**Given passage:**
Lioglyphostoma acrocarinatum

Scientific classification
- Kingdom: Animalia
- Phylum: Mollusca
- Class: Gastropoda
- Subclass: Caenogastropoda
- Order: Neogastropoda
- Superfamily: Conoidea
- Family: Pseudomelatomidae
- Genus: Lioglyphostoma
- Species: L. acrocarinatum
- Binomial name: Lioglyphostoma acrocarinatum (W. H. Dall, 1927)
- Synonyms: Mangilia acrocarinata W. H. Dall, 1927

= Lioglyphostoma acrocarinatum =

- Authority: (W. H. Dall, 1927)
- Synonyms: Mangilia acrocarinata W. H. Dall, 1927

Species of gastropod

Lioglyphostoma acrocarinatum is a species of sea snail, a marine gastropod mollusk in the family Pseudomelatomidae, the turrids and allies.

==Description==
The length of the shell attains 6.5 mm, its diameter 2.7 mm.

(Original description) The small, acute shell is pale brown when fresh, with a short sharply unicarinate protoconch of two whorls, and six subsequent whorls. The suture is distinct and appressed. The anal sulcus is shallow and rounded. The fasciole extends between the suture and the shoulder of the whorl, flattish and smooth except for incremental lines. The axial sculpture consists of (on the body whorl 10) extremely short ribs which appear chiefly as pointed nodules on a peripheral minute keel and again as faint pustules on a thread near the margin of the base; with wider interspaces. The spiral sculpture consists of
the above-mentioned thread and keel, and a few fine close threads on the short siphonal canal . tTe general surface of the shell is polished with a waxy luster. The base of the shell is flattish. The aperture is ovate and short. The siphonal canal is wide. The columella is attenuated in front, its axis impervious.

==Distribution==
This marine species occurs in the Atlantic Ocean off Georgia to Florida, United States.

(Collected data entries)

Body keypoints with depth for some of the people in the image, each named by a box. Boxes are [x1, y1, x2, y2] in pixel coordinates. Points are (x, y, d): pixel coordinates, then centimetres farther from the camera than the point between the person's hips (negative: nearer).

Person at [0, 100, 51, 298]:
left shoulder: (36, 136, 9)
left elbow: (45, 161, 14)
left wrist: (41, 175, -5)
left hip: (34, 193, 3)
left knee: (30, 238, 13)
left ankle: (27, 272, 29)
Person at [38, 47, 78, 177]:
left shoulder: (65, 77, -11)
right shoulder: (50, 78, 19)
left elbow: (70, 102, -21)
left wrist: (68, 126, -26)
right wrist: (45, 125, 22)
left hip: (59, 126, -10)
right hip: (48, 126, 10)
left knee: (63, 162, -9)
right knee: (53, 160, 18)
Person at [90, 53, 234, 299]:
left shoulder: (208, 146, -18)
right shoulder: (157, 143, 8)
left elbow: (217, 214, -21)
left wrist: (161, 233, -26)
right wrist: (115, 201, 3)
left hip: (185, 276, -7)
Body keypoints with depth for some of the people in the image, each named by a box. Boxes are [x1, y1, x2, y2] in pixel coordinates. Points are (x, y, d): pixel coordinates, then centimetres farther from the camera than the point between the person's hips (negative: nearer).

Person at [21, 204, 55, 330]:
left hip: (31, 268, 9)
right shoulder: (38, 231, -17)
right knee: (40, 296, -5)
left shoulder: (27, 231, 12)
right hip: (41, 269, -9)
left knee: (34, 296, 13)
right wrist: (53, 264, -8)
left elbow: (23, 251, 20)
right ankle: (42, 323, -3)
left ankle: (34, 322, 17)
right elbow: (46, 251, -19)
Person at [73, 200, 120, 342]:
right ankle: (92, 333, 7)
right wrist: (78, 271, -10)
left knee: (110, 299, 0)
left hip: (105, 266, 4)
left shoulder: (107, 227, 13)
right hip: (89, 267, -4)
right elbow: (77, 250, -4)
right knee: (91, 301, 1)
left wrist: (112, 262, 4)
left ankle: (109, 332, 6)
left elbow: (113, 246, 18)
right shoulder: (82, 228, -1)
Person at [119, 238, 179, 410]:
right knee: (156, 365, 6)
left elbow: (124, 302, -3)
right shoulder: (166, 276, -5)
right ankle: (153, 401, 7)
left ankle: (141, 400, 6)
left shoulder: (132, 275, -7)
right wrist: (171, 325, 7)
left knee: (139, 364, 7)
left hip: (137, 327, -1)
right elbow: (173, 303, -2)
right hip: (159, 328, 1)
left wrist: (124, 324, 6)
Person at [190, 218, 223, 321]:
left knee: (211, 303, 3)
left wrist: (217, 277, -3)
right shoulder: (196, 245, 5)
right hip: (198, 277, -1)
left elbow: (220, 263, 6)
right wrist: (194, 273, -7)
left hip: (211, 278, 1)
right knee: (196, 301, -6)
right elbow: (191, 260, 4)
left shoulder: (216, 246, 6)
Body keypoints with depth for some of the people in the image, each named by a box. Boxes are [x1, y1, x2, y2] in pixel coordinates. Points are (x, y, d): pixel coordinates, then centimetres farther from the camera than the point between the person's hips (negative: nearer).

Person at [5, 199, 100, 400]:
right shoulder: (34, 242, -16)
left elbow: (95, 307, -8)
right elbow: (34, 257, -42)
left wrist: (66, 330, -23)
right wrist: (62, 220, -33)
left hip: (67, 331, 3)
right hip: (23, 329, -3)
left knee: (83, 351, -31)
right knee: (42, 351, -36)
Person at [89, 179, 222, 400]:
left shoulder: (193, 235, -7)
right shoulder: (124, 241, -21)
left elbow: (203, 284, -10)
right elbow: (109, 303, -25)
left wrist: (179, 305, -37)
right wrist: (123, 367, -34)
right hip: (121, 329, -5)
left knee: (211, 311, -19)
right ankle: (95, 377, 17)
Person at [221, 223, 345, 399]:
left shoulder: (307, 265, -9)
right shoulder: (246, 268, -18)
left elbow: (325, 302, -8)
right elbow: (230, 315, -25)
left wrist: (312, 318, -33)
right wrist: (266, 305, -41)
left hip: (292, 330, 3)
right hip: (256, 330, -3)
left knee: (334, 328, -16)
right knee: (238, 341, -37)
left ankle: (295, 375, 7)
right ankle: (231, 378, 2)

**Exercise details:** Edit the part of the Lioglyphostoma acrocarinatum text that opens with the words containing "Lioglyphostoma acrocarinatum is" and closes with "diameter 2.7 mm.", changing "6.5 mm" to "7.5 mm".

**Expected answer:**
Lioglyphostoma acrocarinatum is a species of sea snail, a marine gastropod mollusk in the family Pseudomelatomidae, the turrids and allies.

==Description==
The length of the shell attains 7.5 mm, its diameter 2.7 mm.